§ **EXERCISE DESCRIPTION**
Check each line of the records below for the string "Project", then state how many lines contain it, with no other output.

§ **SOURCE MATERIAL**
____________________
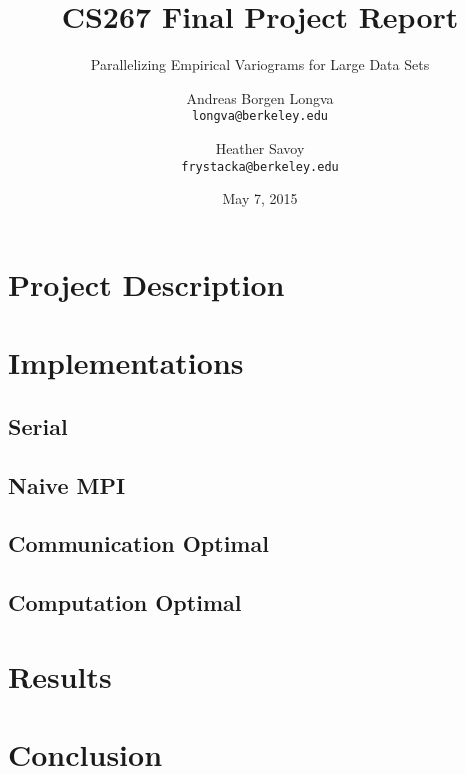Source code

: \documentclass[11pt, oneside]{scrreprt}   	%
\title{CS267 Final Project Report}
\subtitle{Parallelizing Empirical Variograms for Large Data Sets}
\author{Andreas Borgen Longva\\
  \texttt{longva@berkeley.edu}
  \and
  Heather Savoy\\
  \texttt{frystacka@berkeley.edu}}
\date{May 7, 2015}							%
\begin{document}
\maketitle

\section{Project Description}

\section{Implementations}
  \subsection{Serial}
  \subsection{Naive MPI}
  \subsection{Communication Optimal}
  \subsection{Computation Optimal}
\section{Results}

\section{Conclusion}
\end{document}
____________________
§ **RESPONSE AREA**
2